We can see how this influences the output by producing illegal weight parameters on purpose. The output of the circuit will not be a valid probability distribution anymore. To do so, we set all zero weigths for the first element in the batch. Intuitively, we should see the circuit producing a *stange* likelihood on the first batch and working regularly on the other.

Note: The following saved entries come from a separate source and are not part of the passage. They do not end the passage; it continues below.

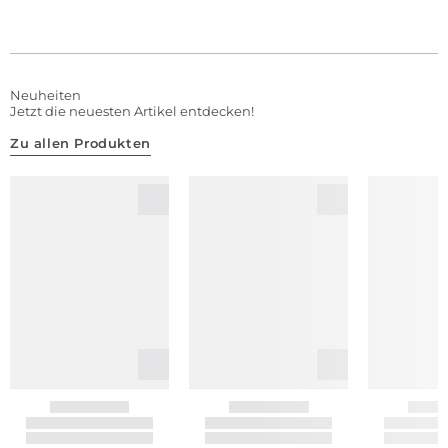
Neuheiten
Jetzt die neuesten Artikel entdecken!
Zu allen Produkten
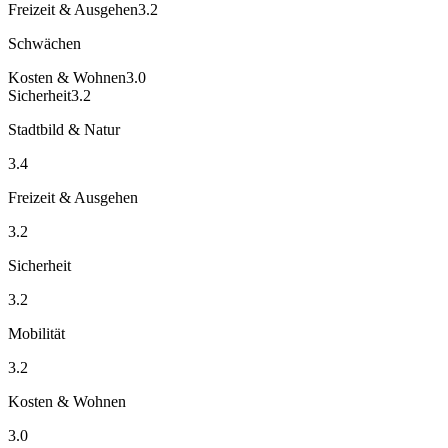
Freizeit & Ausgehen
3.2
Schwächen
Kosten & Wohnen
3.0
Sicherheit
3.2
Stadtbild & Natur
3.4
Freizeit & Ausgehen
3.2
Sicherheit
3.2
Mobilität
3.2
Kosten & Wohnen
3.0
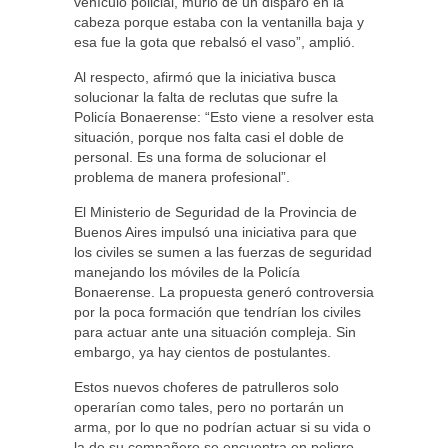
vehículo policial, murió de un disparo en la
cabeza porque estaba con la ventanilla baja y
esa fue la gota que rebalsó el vaso”, amplió.
Al respecto, afirmó que la iniciativa busca
solucionar la falta de reclutas que sufre la
Policía Bonaerense: “Esto viene a resolver esta
situación, porque nos falta casi el doble de
personal. Es una forma de solucionar el
problema de manera profesional”.
El Ministerio de Seguridad de la Provincia de
Buenos Aires impulsó una iniciativa para que
los civiles se sumen a las fuerzas de seguridad
manejando los móviles de la Policía
Bonaerense. La propuesta generó controversia
por la poca formación que tendrían los civiles
para actuar ante una situación compleja. Sin
embargo, ya hay cientos de postulantes.
Estos nuevos choferes de patrulleros solo
operarían como tales, pero no portarán un
arma, por lo que no podrían actuar si su vida o
la de su compañero se encuentra en peligro.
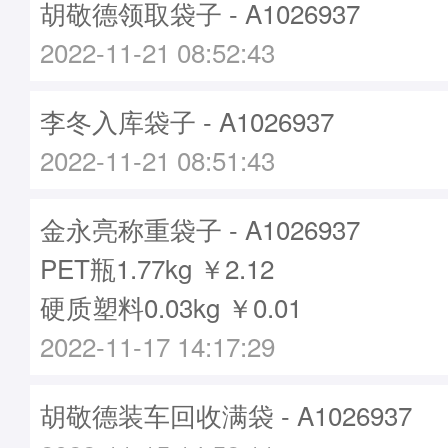
胡敬德领取袋子 - A1026937
2022-11-21 08:52:43
李冬入库袋子 - A1026937
2022-11-21 08:51:43
金永亮称重袋子 - A1026937
PET瓶1.77kg ￥2.12
硬质塑料0.03kg ￥0.01
2022-11-17 14:17:29
胡敬德装车回收满袋 - A1026937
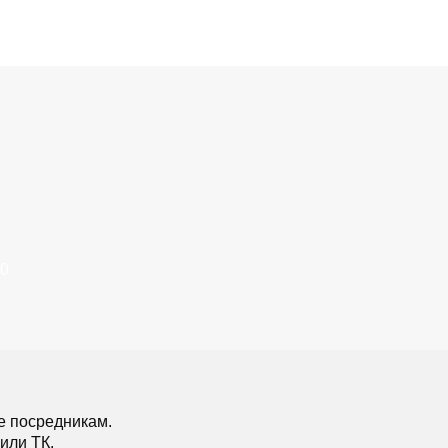
50
е посредникам.
или ТК.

To do so, however, we have to disable the parameter activation from the symbolic circuit, otherwise the softmax activation would act as a guard, producing a valid probability.

In [11]:
from cirkit.templates.utils import Parameterization

symbolic_circuit = data_modalities.image_data(
    (1, 28, 28),
    region_graph='quad-tree-4',
    input_layer='categorical',
    num_input_units=64,
    sum_product_layer='cp',
    num_sum_units=64,
    sum_weight_param=Parameterization(activation="none"), # disable the softmax activation
)

symbolic_conditional_circuit, gf_specs = SF.condition_circuit(
    symbolic_circuit,                          # The symbolic circut we want to parameterize
    gate_functions={
        "sum-layers": list(symbolic_circuit.sum_layers)
    }
)

print("Parameter graph for a sum layer in the conditioned circuit:")
for n in next(symbolic_conditional_circuit.sum_layers).params["weight"].nodes:
    print("\t", n)

Parameter graph for a sum layer in the conditioned circuit:
	 GateFunctionParameter(shape=(64, 64), name='sum-layers.weight.0', index=0)


We can see that now the sum weights are parameterized by the gating function on its own, which is single-handedly responsible for the normalization step.

In [12]:
def random_sum_weights_zero_first_sample(shape, z: torch.Tensor):
    # compute the mean and standard deviation of all the elements in the batch
    mean, stddev = torch.mean(z, dim=-1), torch.std(z, dim=-1)
    # compute weights by randomly sampling
    samples = torch.randn(*shape)
    weight = mean.view(-1, 1, 1, 1) + stddev.view(-1, 1, 1, 1) * samples
    
    # manually apply the softmax activation
    weight = torch.softmax(weight, dim=-1)

    # set first element in batch to 0
    weight[0] = 0
    return weight

# register the new gate function and compile the circuit
ctx = PipelineContext(semiring="lse-sum", backend='torch', fold=True, optimize=True)
ctx.add_gate_function("sum-layers.weight.0", partial(random_sum_weights_zero_first_sample, gf_specs["sum-layers.weight.0"]))
ctx.add_gate_function("sum-layers.weight.1", partial(random_sum_weights_zero_first_sample, gf_specs["sum-layers.weight.1"]))
circuit = ctx.compile(symbolic_conditional_circuit)

# run the circuit on the same dummy inputs
circuit(x, gate_function_kwargs={'sum-layers.weight.0': {'z': z}, 'sum-layers.weight.1': {'z': z}})

tensor([[[      -inf]],

        [[-4364.7510]],

        [[-4356.0972]],

        [[-4359.3677]],

        [[-4361.9619]],

        [[-4366.1802]],

        [[-4354.0938]],

        [[-4353.7583]],

        [[-4350.3306]],

        [[-4357.8169]]], grad_fn=<TransposeBackward0>)

And indeed, the first batch evaluates to a negative log likelihood equal to $-\infty$.